## Supplied records
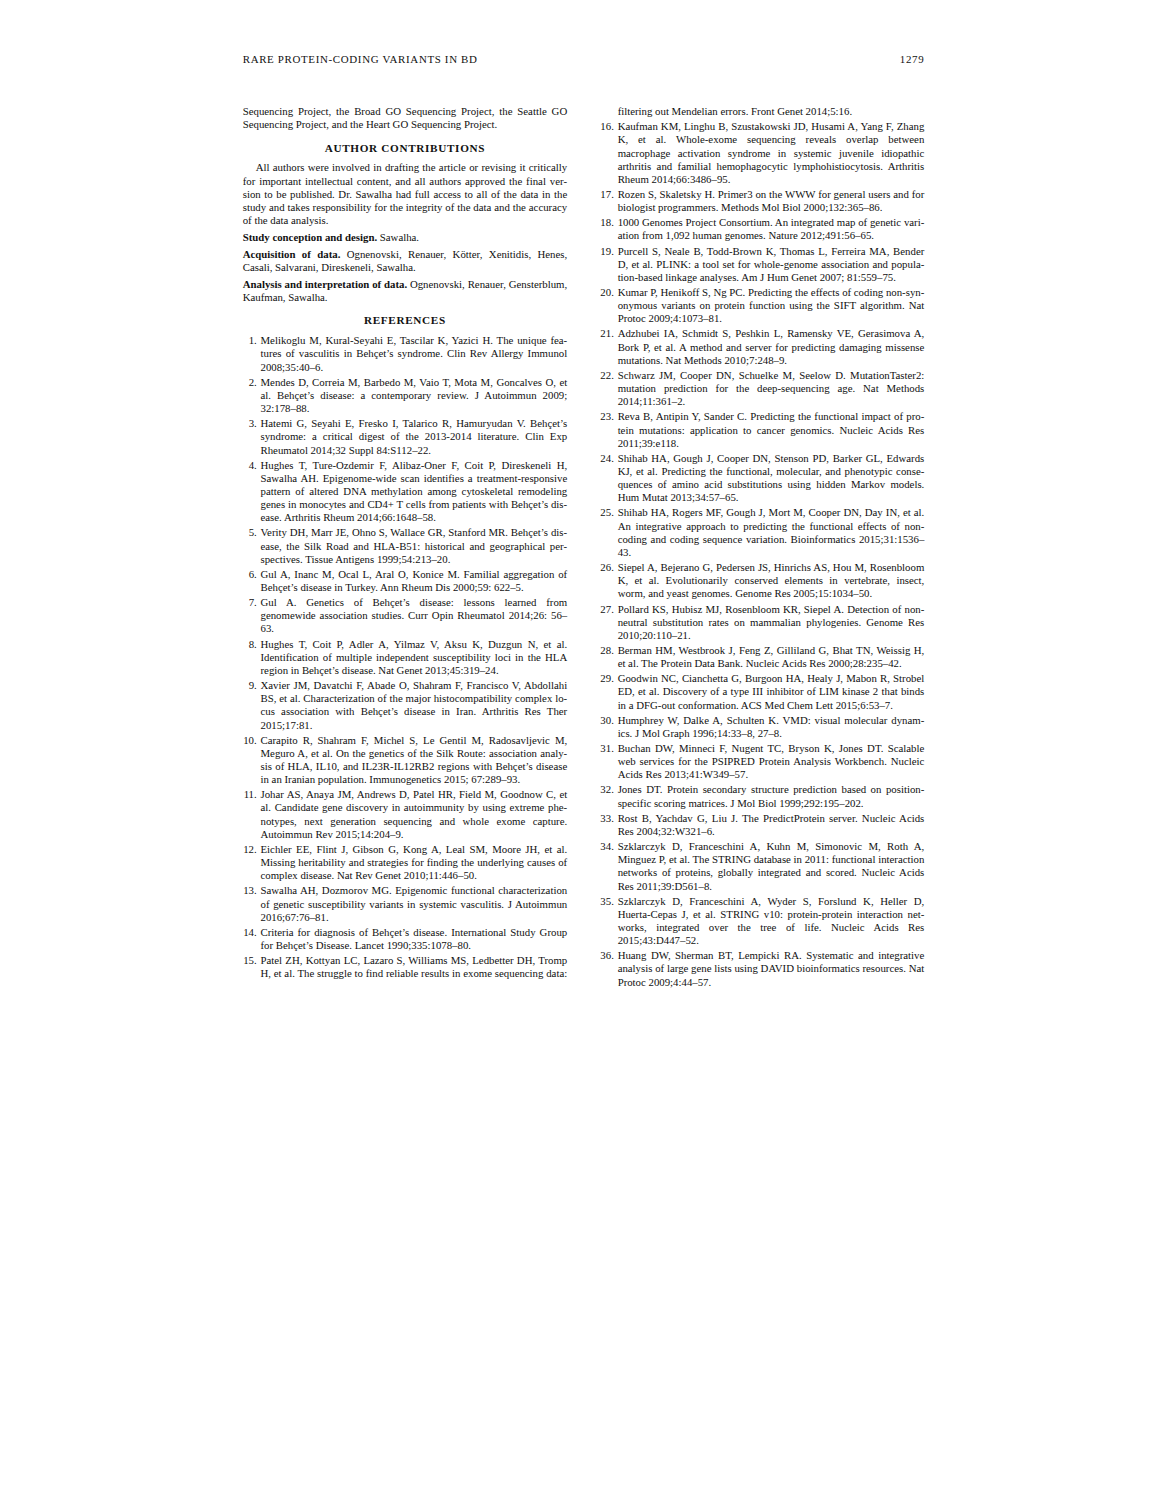Rare protein-coding variants in BD 1279
Sequencing Project, the Broad GO Sequencing Project, the Seattle GO Sequencing Project, and the Heart GO Sequencing Project.
Author Contributions
All authors were involved in drafting the article or revising it critically for important intellectual content, and all authors approved the final version to be published. Dr. Sawalha had full access to all of the data in the study and takes responsibility for the integrity of the data and the accuracy of the data analysis.
Study conception and design. Sawalha.
Acquisition of data. Ognenovski, Renauer, Kötter, Xenitidis, Henes, Casali, Salvarani, Direskeneli, Sawalha.
Analysis and interpretation of data. Ognenovski, Renauer, Gensterblum, Kaufman, Sawalha.
References
Melikoglu M, Kural-Seyahi E, Tascilar K, Yazici H. The unique features of vasculitis in Behçet’s syndrome. Clin Rev Allergy Immunol 2008;35:40–6.
Mendes D, Correia M, Barbedo M, Vaio T, Mota M, Goncalves O, et al. Behçet’s disease: a contemporary review. J Autoimmun 2009; 32:178–88.
Hatemi G, Seyahi E, Fresko I, Talarico R, Hamuryudan V. Behçet’s syndrome: a critical digest of the 2013-2014 literature. Clin Exp Rheumatol 2014;32 Suppl 84:S112–22.
Hughes T, Ture-Ozdemir F, Alibaz-Oner F, Coit P, Direskeneli H, Sawalha AH. Epigenome-wide scan identifies a treatment-responsive pattern of altered DNA methylation among cytoskeletal remodeling genes in monocytes and CD4+ T cells from patients with Behçet’s disease. Arthritis Rheum 2014;66:1648–58.
Verity DH, Marr JE, Ohno S, Wallace GR, Stanford MR. Behçet’s disease, the Silk Road and HLA-B51: historical and geographical perspectives. Tissue Antigens 1999;54:213–20.
Gul A, Inanc M, Ocal L, Aral O, Konice M. Familial aggregation of Behçet’s disease in Turkey. Ann Rheum Dis 2000;59: 622–5.
Gul A. Genetics of Behçet’s disease: lessons learned from genomewide association studies. Curr Opin Rheumatol 2014;26: 56–63.
Hughes T, Coit P, Adler A, Yilmaz V, Aksu K, Duzgun N, et al. Identification of multiple independent susceptibility loci in the HLA region in Behçet’s disease. Nat Genet 2013;45:319–24.
Xavier JM, Davatchi F, Abade O, Shahram F, Francisco V, Abdollahi BS, et al. Characterization of the major histocompatibility complex locus association with Behçet’s disease in Iran. Arthritis Res Ther 2015;17:81.
Carapito R, Shahram F, Michel S, Le Gentil M, Radosavljevic M, Meguro A, et al. On the genetics of the Silk Route: association analysis of HLA, IL10, and IL23R-IL12RB2 regions with Behçet’s disease in an Iranian population. Immunogenetics 2015; 67:289–93.
Johar AS, Anaya JM, Andrews D, Patel HR, Field M, Goodnow C, et al. Candidate gene discovery in autoimmunity by using extreme phenotypes, next generation sequencing and whole exome capture. Autoimmun Rev 2015;14:204–9.
Eichler EE, Flint J, Gibson G, Kong A, Leal SM, Moore JH, et al. Missing heritability and strategies for finding the underlying causes of complex disease. Nat Rev Genet 2010;11:446–50.
Sawalha AH, Dozmorov MG. Epigenomic functional characterization of genetic susceptibility variants in systemic vasculitis. J Autoimmun 2016;67:76–81.
Criteria for diagnosis of Behçet’s disease. International Study Group for Behçet’s Disease. Lancet 1990;335:1078–80.
Patel ZH, Kottyan LC, Lazaro S, Williams MS, Ledbetter DH, Tromp H, et al. The struggle to find reliable results in exome sequencing data: filtering out Mendelian errors. Front Genet 2014;5:16.
Kaufman KM, Linghu B, Szustakowski JD, Husami A, Yang F, Zhang K, et al. Whole-exome sequencing reveals overlap between macrophage activation syndrome in systemic juvenile idiopathic arthritis and familial hemophagocytic lymphohistiocytosis. Arthritis Rheum 2014;66:3486–95.
Rozen S, Skaletsky H. Primer3 on the WWW for general users and for biologist programmers. Methods Mol Biol 2000;132:365–86.
1000 Genomes Project Consortium. An integrated map of genetic variation from 1,092 human genomes. Nature 2012;491:56–65.
Purcell S, Neale B, Todd-Brown K, Thomas L, Ferreira MA, Bender D, et al. PLINK: a tool set for whole-genome association and population-based linkage analyses. Am J Hum Genet 2007; 81:559–75.
Kumar P, Henikoff S, Ng PC. Predicting the effects of coding non-synonymous variants on protein function using the SIFT algorithm. Nat Protoc 2009;4:1073–81.
Adzhubei IA, Schmidt S, Peshkin L, Ramensky VE, Gerasimova A, Bork P, et al. A method and server for predicting damaging missense mutations. Nat Methods 2010;7:248–9.
Schwarz JM, Cooper DN, Schuelke M, Seelow D. MutationTaster2: mutation prediction for the deep-sequencing age. Nat Methods 2014;11:361–2.
Reva B, Antipin Y, Sander C. Predicting the functional impact of protein mutations: application to cancer genomics. Nucleic Acids Res 2011;39:e118.
Shihab HA, Gough J, Cooper DN, Stenson PD, Barker GL, Edwards KJ, et al. Predicting the functional, molecular, and phenotypic consequences of amino acid substitutions using hidden Markov models. Hum Mutat 2013;34:57–65.
Shihab HA, Rogers MF, Gough J, Mort M, Cooper DN, Day IN, et al. An integrative approach to predicting the functional effects of non-coding and coding sequence variation. Bioinformatics 2015;31:1536–43.
Siepel A, Bejerano G, Pedersen JS, Hinrichs AS, Hou M, Rosenbloom K, et al. Evolutionarily conserved elements in vertebrate, insect, worm, and yeast genomes. Genome Res 2005;15:1034–50.
Pollard KS, Hubisz MJ, Rosenbloom KR, Siepel A. Detection of nonneutral substitution rates on mammalian phylogenies. Genome Res 2010;20:110–21.
Berman HM, Westbrook J, Feng Z, Gilliland G, Bhat TN, Weissig H, et al. The Protein Data Bank. Nucleic Acids Res 2000;28:235–42.
Goodwin NC, Cianchetta G, Burgoon HA, Healy J, Mabon R, Strobel ED, et al. Discovery of a type III inhibitor of LIM kinase 2 that binds in a DFG-out conformation. ACS Med Chem Lett 2015;6:53–7.
Humphrey W, Dalke A, Schulten K. VMD: visual molecular dynamics. J Mol Graph 1996;14:33–8, 27–8.
Buchan DW, Minneci F, Nugent TC, Bryson K, Jones DT. Scalable web services for the PSIPRED Protein Analysis Workbench. Nucleic Acids Res 2013;41:W349–57.
Jones DT. Protein secondary structure prediction based on position-specific scoring matrices. J Mol Biol 1999;292:195–202.
Rost B, Yachdav G, Liu J. The PredictProtein server. Nucleic Acids Res 2004;32:W321–6.
Szklarczyk D, Franceschini A, Kuhn M, Simonovic M, Roth A, Minguez P, et al. The STRING database in 2011: functional interaction networks of proteins, globally integrated and scored. Nucleic Acids Res 2011;39:D561–8.
Szklarczyk D, Franceschini A, Wyder S, Forslund K, Heller D, Huerta-Cepas J, et al. STRING v10: protein-protein interaction networks, integrated over the tree of life. Nucleic Acids Res 2015;43:D447–52.
Huang DW, Sherman BT, Lempicki RA. Systematic and integrative analysis of large gene lists using DAVID bioinformatics resources. Nat Protoc 2009;4:44–57.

## What you have to do
Reproduce the lines above exactly, image-free.

## Result of the exercise
Rare protein-coding variants in BD 1279
Sequencing Project, the Broad GO Sequencing Project, the Seattle GO Sequencing Project, and the Heart GO Sequencing Project.
Author Contributions
All authors were involved in drafting the article or revising it critically for important intellectual content, and all authors approved the final version to be published. Dr. Sawalha had full access to all of the data in the study and takes responsibility for the integrity of the data and the accuracy of the data analysis.
Study conception and design. Sawalha.
Acquisition of data. Ognenovski, Renauer, Kötter, Xenitidis, Henes, Casali, Salvarani, Direskeneli, Sawalha.
Analysis and interpretation of data. Ognenovski, Renauer, Gensterblum, Kaufman, Sawalha.
References
Melikoglu M, Kural-Seyahi E, Tascilar K, Yazici H. The unique features of vasculitis in Behçet’s syndrome. Clin Rev Allergy Immunol 2008;35:40–6.
Mendes D, Correia M, Barbedo M, Vaio T, Mota M, Goncalves O, et al. Behçet’s disease: a contemporary review. J Autoimmun 2009; 32:178–88.
Hatemi G, Seyahi E, Fresko I, Talarico R, Hamuryudan V. Behçet’s syndrome: a critical digest of the 2013-2014 literature. Clin Exp Rheumatol 2014;32 Suppl 84:S112–22.
Hughes T, Ture-Ozdemir F, Alibaz-Oner F, Coit P, Direskeneli H, Sawalha AH. Epigenome-wide scan identifies a treatment-responsive pattern of altered DNA methylation among cytoskeletal remodeling genes in monocytes and CD4+ T cells from patients with Behçet’s disease. Arthritis Rheum 2014;66:1648–58.
Verity DH, Marr JE, Ohno S, Wallace GR, Stanford MR. Behçet’s disease, the Silk Road and HLA-B51: historical and geographical perspectives. Tissue Antigens 1999;54:213–20.
Gul A, Inanc M, Ocal L, Aral O, Konice M. Familial aggregation of Behçet’s disease in Turkey. Ann Rheum Dis 2000;59: 622–5.
Gul A. Genetics of Behçet’s disease: lessons learned from genomewide association studies. Curr Opin Rheumatol 2014;26: 56–63.
Hughes T, Coit P, Adler A, Yilmaz V, Aksu K, Duzgun N, et al. Identification of multiple independent susceptibility loci in the HLA region in Behçet’s disease. Nat Genet 2013;45:319–24.
Xavier JM, Davatchi F, Abade O, Shahram F, Francisco V, Abdollahi BS, et al. Characterization of the major histocompatibility complex locus association with Behçet’s disease in Iran. Arthritis Res Ther 2015;17:81.
Carapito R, Shahram F, Michel S, Le Gentil M, Radosavljevic M, Meguro A, et al. On the genetics of the Silk Route: association analysis of HLA, IL10, and IL23R-IL12RB2 regions with Behçet’s disease in an Iranian population. Immunogenetics 2015; 67:289–93.
Johar AS, Anaya JM, Andrews D, Patel HR, Field M, Goodnow C, et al. Candidate gene discovery in autoimmunity by using extreme phenotypes, next generation sequencing and whole exome capture. Autoimmun Rev 2015;14:204–9.
Eichler EE, Flint J, Gibson G, Kong A, Leal SM, Moore JH, et al. Missing heritability and strategies for finding the underlying causes of complex disease. Nat Rev Genet 2010;11:446–50.
Sawalha AH, Dozmorov MG. Epigenomic functional characterization of genetic susceptibility variants in systemic vasculitis. J Autoimmun 2016;67:76–81.
Criteria for diagnosis of Behçet’s disease. International Study Group for Behçet’s Disease. Lancet 1990;335:1078–80.
Patel ZH, Kottyan LC, Lazaro S, Williams MS, Ledbetter DH, Tromp H, et al. The struggle to find reliable results in exome sequencing data: filtering out Mendelian errors. Front Genet 2014;5:16.
Kaufman KM, Linghu B, Szustakowski JD, Husami A, Yang F, Zhang K, et al. Whole-exome sequencing reveals overlap between macrophage activation syndrome in systemic juvenile idiopathic arthritis and familial hemophagocytic lymphohistiocytosis. Arthritis Rheum 2014;66:3486–95.
Rozen S, Skaletsky H. Primer3 on the WWW for general users and for biologist programmers. Methods Mol Biol 2000;132:365–86.
1000 Genomes Project Consortium. An integrated map of genetic variation from 1,092 human genomes. Nature 2012;491:56–65.
Purcell S, Neale B, Todd-Brown K, Thomas L, Ferreira MA, Bender D, et al. PLINK: a tool set for whole-genome association and population-based linkage analyses. Am J Hum Genet 2007; 81:559–75.
Kumar P, Henikoff S, Ng PC. Predicting the effects of coding non-synonymous variants on protein function using the SIFT algorithm. Nat Protoc 2009;4:1073–81.
Adzhubei IA, Schmidt S, Peshkin L, Ramensky VE, Gerasimova A, Bork P, et al. A method and server for predicting damaging missense mutations. Nat Methods 2010;7:248–9.
Schwarz JM, Cooper DN, Schuelke M, Seelow D. MutationTaster2: mutation prediction for the deep-sequencing age. Nat Methods 2014;11:361–2.
Reva B, Antipin Y, Sander C. Predicting the functional impact of protein mutations: application to cancer genomics. Nucleic Acids Res 2011;39:e118.
Shihab HA, Gough J, Cooper DN, Stenson PD, Barker GL, Edwards KJ, et al. Predicting the functional, molecular, and phenotypic consequences of amino acid substitutions using hidden Markov models. Hum Mutat 2013;34:57–65.
Shihab HA, Rogers MF, Gough J, Mort M, Cooper DN, Day IN, et al. An integrative approach to predicting the functional effects of non-coding and coding sequence variation. Bioinformatics 2015;31:1536–43.
Siepel A, Bejerano G, Pedersen JS, Hinrichs AS, Hou M, Rosenbloom K, et al. Evolutionarily conserved elements in vertebrate, insect, worm, and yeast genomes. Genome Res 2005;15:1034–50.
Pollard KS, Hubisz MJ, Rosenbloom KR, Siepel A. Detection of nonneutral substitution rates on mammalian phylogenies. Genome Res 2010;20:110–21.
Berman HM, Westbrook J, Feng Z, Gilliland G, Bhat TN, Weissig H, et al. The Protein Data Bank. Nucleic Acids Res 2000;28:235–42.
Goodwin NC, Cianchetta G, Burgoon HA, Healy J, Mabon R, Strobel ED, et al. Discovery of a type III inhibitor of LIM kinase 2 that binds in a DFG-out conformation. ACS Med Chem Lett 2015;6:53–7.
Humphrey W, Dalke A, Schulten K. VMD: visual molecular dynamics. J Mol Graph 1996;14:33–8, 27–8.
Buchan DW, Minneci F, Nugent TC, Bryson K, Jones DT. Scalable web services for the PSIPRED Protein Analysis Workbench. Nucleic Acids Res 2013;41:W349–57.
Jones DT. Protein secondary structure prediction based on position-specific scoring matrices. J Mol Biol 1999;292:195–202.
Rost B, Yachdav G, Liu J. The PredictProtein server. Nucleic Acids Res 2004;32:W321–6.
Szklarczyk D, Franceschini A, Kuhn M, Simonovic M, Roth A, Minguez P, et al. The STRING database in 2011: functional interaction networks of proteins, globally integrated and scored. Nucleic Acids Res 2011;39:D561–8.
Szklarczyk D, Franceschini A, Wyder S, Forslund K, Heller D, Huerta-Cepas J, et al. STRING v10: protein-protein interaction networks, integrated over the tree of life. Nucleic Acids Res 2015;43:D447–52.
Huang DW, Sherman BT, Lempicki RA. Systematic and integrative analysis of large gene lists using DAVID bioinformatics resources. Nat Protoc 2009;4:44–57.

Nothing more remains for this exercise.